Although they clearly disagree about the solution, both physicians concur that the problem lies in too many people already undergoing PFO closure for stroke prevention. In the past year a disappointing 250 patients have received a PFO device in the randomized IDE trial comparing closure to medical management. In addition to NMT’s CLOSURE-1 trial, AGA is in the midst of its RESPECT trial.

A second group of patients is receiving devices under a humanitarian device exception (HDE) specification. PFO-closure devices are permitted under an HDE for people with recurrent cryptogenic stroke on oral anticoagulants within a therapeutic INR.

“In that small group, it’s also appropriate to place one of these devices,” Wechsler argued. “The number of patients receiving an HDE-based device, however, is somewhat surprising, roughly 1,000 per year.” CDU estimates that about 3,000 to 4,000 patients received a PFO device in the last 12 months in the U.S., but it is difficult to estimate how many were enrolled through the HDE route.

The real problem, Wechsler indicated, is the off-label use of the devices. “We have no way of knowing how many of these devices are used off label, although we do know that the number is probably a large multiple of the patients entered into the IDE and HDE categories,” he said.

Kramer countered that the HDE criteria falls short of recognizing all the people who could benefit from PFO closure. For example, a patient who has a first stroke but who is already on anticoagulants; someone who has a TIA while on therapeutic anticoagulation following a first presumed paradoxical embolic stoke; someone in whom anticoagulation is strictly contraindicated; or someone who has a non-cerebral paradoxical embolism, such as a retinal embolus, either recurrently or after a previous stroke, while therapeutically anti-coagulated.

All of these patients would not meet the current HDE criteria but clearly are still at risk, he noted. Moreover, while these patients are not officially candidates for PFO closure, there are no regulatory barriers for them being sent for open-heart surgical closure. CDU is aware of at least one prominent cardiac surgeon that is closing PFOs through an incision in the sternum, not through endovascular techniques.

As a result, Kramer said, a large majority of patients undergoing device closure today are not enrolled in a trial, but the covert, off-label use thus undermining any efforts to understand the true safety and efficacy of the devices. An alternative, he argued, would be the creation of a registry. “The opportunity to learn about the safety and efficacy of PFO closure is being squandered. A well-designed registry can at least assess the absolute if not the relative outcomes of percutaneous PFO closure.”

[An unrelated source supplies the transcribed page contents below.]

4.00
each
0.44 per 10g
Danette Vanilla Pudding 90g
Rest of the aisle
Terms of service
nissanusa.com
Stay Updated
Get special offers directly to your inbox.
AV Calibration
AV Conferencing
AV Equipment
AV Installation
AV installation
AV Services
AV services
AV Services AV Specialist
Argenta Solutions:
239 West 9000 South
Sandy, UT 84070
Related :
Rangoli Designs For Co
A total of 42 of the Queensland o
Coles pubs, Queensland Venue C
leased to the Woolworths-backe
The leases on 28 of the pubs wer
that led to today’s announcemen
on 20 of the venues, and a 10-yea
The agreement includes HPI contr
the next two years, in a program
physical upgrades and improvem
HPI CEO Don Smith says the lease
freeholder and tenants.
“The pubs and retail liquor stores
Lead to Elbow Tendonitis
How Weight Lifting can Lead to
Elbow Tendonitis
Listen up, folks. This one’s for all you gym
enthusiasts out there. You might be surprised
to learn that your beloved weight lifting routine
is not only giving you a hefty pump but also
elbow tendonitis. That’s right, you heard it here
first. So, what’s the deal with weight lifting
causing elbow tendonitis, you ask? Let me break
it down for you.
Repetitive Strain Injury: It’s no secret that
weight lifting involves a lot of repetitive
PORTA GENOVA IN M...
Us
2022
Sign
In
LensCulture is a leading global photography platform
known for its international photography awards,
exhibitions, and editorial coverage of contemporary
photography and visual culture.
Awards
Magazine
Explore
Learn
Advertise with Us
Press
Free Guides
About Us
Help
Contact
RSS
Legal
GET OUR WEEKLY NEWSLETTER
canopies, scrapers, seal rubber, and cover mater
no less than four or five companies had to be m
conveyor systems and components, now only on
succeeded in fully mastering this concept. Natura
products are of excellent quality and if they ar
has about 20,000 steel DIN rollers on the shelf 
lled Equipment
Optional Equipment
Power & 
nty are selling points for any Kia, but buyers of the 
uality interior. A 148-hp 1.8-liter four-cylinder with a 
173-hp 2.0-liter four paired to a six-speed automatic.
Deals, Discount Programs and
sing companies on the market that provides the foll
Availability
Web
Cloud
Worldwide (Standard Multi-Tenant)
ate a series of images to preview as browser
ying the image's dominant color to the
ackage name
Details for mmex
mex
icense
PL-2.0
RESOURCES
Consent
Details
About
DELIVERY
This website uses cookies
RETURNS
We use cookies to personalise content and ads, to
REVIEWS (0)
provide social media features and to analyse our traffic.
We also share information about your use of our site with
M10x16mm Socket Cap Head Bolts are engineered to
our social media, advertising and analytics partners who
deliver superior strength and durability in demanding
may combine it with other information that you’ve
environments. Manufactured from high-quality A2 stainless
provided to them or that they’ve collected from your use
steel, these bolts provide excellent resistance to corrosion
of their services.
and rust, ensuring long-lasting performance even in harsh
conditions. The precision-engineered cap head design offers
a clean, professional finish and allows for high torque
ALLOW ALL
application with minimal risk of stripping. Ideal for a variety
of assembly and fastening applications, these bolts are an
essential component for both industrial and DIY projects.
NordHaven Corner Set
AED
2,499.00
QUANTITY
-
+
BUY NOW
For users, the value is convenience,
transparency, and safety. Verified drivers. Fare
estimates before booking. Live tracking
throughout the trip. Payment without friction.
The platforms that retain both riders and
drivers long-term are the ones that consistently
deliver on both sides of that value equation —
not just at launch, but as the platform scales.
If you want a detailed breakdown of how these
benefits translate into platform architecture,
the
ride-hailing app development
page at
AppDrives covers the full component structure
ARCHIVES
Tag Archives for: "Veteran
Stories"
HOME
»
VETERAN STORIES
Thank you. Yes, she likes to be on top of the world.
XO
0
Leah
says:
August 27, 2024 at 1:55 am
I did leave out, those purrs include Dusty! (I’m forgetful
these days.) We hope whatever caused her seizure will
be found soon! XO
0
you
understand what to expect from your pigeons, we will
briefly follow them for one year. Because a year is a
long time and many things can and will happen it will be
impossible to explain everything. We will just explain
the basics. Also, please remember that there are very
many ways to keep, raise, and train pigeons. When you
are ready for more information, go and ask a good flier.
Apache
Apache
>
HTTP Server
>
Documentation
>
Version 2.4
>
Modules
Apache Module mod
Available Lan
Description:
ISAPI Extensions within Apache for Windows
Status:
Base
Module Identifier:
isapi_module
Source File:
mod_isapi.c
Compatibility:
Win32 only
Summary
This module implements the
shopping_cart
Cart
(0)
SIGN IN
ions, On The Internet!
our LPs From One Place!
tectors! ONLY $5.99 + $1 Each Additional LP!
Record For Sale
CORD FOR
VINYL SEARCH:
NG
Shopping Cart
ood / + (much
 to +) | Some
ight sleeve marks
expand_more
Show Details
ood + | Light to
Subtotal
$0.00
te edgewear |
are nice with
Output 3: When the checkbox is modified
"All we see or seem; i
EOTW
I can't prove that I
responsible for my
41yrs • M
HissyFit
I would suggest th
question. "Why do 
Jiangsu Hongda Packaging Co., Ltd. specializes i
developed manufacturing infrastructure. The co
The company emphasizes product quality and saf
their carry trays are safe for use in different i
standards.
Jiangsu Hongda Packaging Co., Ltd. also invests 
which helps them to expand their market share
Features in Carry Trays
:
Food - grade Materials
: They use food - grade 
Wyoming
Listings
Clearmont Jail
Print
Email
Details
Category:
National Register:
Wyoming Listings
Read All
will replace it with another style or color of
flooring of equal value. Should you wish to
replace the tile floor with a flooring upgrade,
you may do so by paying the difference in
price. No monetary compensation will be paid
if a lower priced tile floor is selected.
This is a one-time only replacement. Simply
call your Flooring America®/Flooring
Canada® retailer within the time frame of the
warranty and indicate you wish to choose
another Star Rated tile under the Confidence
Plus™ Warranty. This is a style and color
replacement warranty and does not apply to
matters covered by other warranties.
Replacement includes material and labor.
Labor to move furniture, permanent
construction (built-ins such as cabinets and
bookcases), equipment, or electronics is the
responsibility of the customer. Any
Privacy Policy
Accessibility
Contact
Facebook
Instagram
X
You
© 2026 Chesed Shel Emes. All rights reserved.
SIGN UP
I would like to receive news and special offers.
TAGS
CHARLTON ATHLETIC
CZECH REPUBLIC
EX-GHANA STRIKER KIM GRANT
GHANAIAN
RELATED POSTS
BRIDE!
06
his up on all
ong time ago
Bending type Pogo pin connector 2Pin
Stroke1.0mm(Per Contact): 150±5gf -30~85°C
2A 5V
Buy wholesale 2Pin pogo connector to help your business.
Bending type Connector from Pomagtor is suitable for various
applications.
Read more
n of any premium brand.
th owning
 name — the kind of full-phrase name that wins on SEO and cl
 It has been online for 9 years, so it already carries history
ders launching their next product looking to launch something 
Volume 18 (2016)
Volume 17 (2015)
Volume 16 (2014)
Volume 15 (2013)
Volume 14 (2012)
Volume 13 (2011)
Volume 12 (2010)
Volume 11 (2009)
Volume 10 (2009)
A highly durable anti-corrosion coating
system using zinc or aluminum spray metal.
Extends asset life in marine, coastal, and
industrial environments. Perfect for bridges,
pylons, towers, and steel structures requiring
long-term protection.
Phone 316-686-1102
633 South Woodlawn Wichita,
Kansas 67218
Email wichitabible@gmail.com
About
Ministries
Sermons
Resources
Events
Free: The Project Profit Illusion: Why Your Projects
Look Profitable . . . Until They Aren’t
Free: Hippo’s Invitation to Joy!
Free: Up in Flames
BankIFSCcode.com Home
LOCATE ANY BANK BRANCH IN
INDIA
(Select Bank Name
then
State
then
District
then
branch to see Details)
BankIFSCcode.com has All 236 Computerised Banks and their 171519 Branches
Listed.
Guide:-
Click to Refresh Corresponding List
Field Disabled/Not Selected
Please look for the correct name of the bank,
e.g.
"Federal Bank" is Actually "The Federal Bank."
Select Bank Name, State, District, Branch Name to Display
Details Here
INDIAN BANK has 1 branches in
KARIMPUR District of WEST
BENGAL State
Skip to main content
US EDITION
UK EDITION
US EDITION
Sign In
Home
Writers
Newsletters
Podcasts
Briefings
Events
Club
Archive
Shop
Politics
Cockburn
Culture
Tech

But while use of PFO-closure devices for stroke prevention ramps up – despite a lack of proof of efficacy – excitement also is mounting for PFO closure as a treatment for migraine headaches, again despite only scant evidence supporting such a strategy. Summing up the evidence, Kramer pointed out that PFOs are more common in migraine sufferers than in the general population. He also noted that a history of migraine is twice as prevalent in people who undergo PFO closure.

While intrigued with the concept, Wechsler said, “so far I haven’t heard of any biologically plausible mechanism.” In addition, he argued that “we’re dealing with unblinded, retrospective, self-reported data, not to mention a possible placebo effect and the effect of post-closure aspirin and clopidogrel, which in and of itself can have an effect on migraines.”

The solution here, too, is a randomized controlled trial, Kramer said. And indeed, the MIST trial is ongoing, with results expected in early 2006. In this case, he added, he is much less cynical about the ability of the trials to enroll patients, given the “desperation of chronic migraine-sufferers willing to try anything to get rid of their pain.”

Kramer concluded that “extending PFO closure to migraine sufferers isn’t ludicrous but it is premature. Experience suggests that randomized controlled trials currently starting in the U.S. will enroll rapidly due to the large population of motivated refractory migraineurs and great interest and awareness among neurologists.” That said, he cautioned, “If closure devices gain regulatory approval for migraine sufferers, the opportunity to determine their safety and efficacy in cryptogenic stroke will be lost.”